News commentators who criticize us because we have signs at our demonstrations about so many issues miss the whole point—we are making the connection between issues. We are seeing that the underlying cause of many social, economic, and environmental problems is that huge corporations dominate our culture, government, and global institutions. For this reason, if we follow the money, we can see that our tax dollars are being spent in the wrong way.
We bail out the banks and give them tax breaks and they sit on trillions of dollars, while jobs, schools, health care, infrastructure, and social safety nets are cut. We subsidize big oil companies, pay high prices at the pump, and suffer the environmental consequences, while their profits rise and they fund lobbyists and think tanks that refute the reality of fossil fuel induced climate change. We subsidize research and development of new drugs and medical technologies, while pharmaceutical and health insurance companies charge high prices and refuse medical care. We subsidize agricultural giants, which support legislation that continues to marginalize small and organic farmers. We pay for more prisons and detention centers while private prison corporations lobby for tough on crime and anti-immigrant legislation. We fund huge defense contractors and private security firms, and allow them to lobby Congress to purchase hi-tech weapons and wage war, while their stock prices rise and their CEOs make a killing.
What’s not to understand, especially with people “occupying” Wall Street? To me, the message is clear. And to me, in our diversity is our strength. As long as we maintain nonviolent tactics, make decisions through participatory democracy, and refuse to be co-opted, our movement will continue to evolve in the direction of creative social change.
More of us are seeing that society’s wealth should be shared among all the people, not hoarded by the elite few. That’s why the call “we are the 99%” has struck such a powerful nerve. Policy decisions should be made not by corporations, but by the people. That’s what democracy is supposed to be about. If corporations dominate the political process, it’s not democracy but corporate rule.

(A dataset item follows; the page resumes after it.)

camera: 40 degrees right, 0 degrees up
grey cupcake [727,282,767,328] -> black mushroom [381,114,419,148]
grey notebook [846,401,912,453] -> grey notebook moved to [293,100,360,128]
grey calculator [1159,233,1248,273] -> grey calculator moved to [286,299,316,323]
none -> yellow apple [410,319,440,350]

This is not hard to grasp. All you have to do is follow the money.
One of my favorite signs from last week's Occupy Nevada County demonstration is this: "Who represents you? You do." People are awakening not just to the extremity of our situation as a species and to the economic underpinnings of our interrelated global problems, but to the power we have when we take responsibility, represent ourselves, speak out, join in solidarity with each other, and work together for the common good. Now that's democracy.

1 comment:

  1. I believe in Occupy Wall Street. Too long we have let the elected officials speak for us. Yet we know that is not what keeps the people in their homes, their children in college. It is not what keeps good teachers in the elementary and secondary schools. We all should rise up and support this Movement in every way we can. How does the 99% keep letting their employees(Elected Officials)set the Rules. Let's get to Democracy. How about "Government by the people, for the people". THIS IS AMERICA OR IS IT?